If GPs disaffiliate from the NHS, how about forming CHARITIES, to thwart Theresa May?

Last Updated: January 14, 2017By

Dr Kailash Chand said the view that GPs only work nine-to-five is nonsense [Image: David Sillitoe for the Guardian].

GPs’ threat to disaffiliate from the NHS in England because of Theresa May’s attempt to scapegoat them for the current humanitarian crisis is, of course, exactly what she wants.

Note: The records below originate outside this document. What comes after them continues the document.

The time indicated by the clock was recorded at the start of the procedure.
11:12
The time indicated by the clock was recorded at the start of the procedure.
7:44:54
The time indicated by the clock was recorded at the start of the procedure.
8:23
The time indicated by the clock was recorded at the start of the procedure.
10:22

It will bring the NHS in that country significantly closer to closure and the introduction of an expensive private service for rich people only.

(Yes, you’ll be able to buy insurance – probably from Unum. Just trying getting them to pay out when you need it!)

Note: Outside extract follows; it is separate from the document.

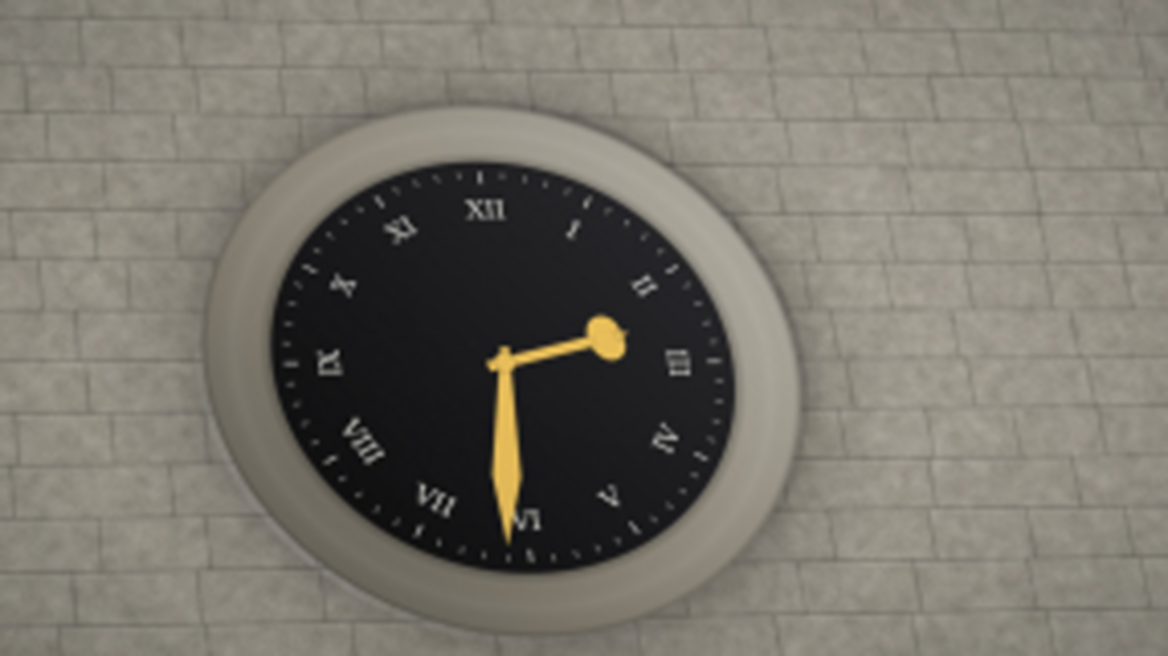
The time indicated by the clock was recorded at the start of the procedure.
2:31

Call me an old stick-in-the-mud if you want, but I am ideologically opposed to giving selfish tyrants, like Mad Mrs May, what they want.

So, if doctors feel they cannot remain in Mrs May’s NHS, how about forming charities, to continue providing free healthcare in spite of her?

If you are a doctor, you might want to start considering how this could be set up now – the legal aspects and the funding streams that would need to be set up.

This crisis is all about pretending that British doctors, surgeons and medical staff cannot cope because they are lazy or bad at their jobs – and This Writer will not accept such nonsense.

If Mrs May sees that she won’t have her way – no matter how stupidly she acts – she might eventually give up.

I’m not saying forming charity health organisations is the perfect solution – just that people of good conscience need to think about defeating the Tory strategy. Perhaps someone working within the English NHS has a better idea.

In any case, a future Labour government will restore the publicly-funded health service to the proper standard, so any emergency measures need not be expected to be permanent.

Theresa and her Tories must be defeated here. Much more depends on it than simply the NHS in England (and Wales, Scotland and Northern Ireland, whose funding is dependent on the English service receiving cash).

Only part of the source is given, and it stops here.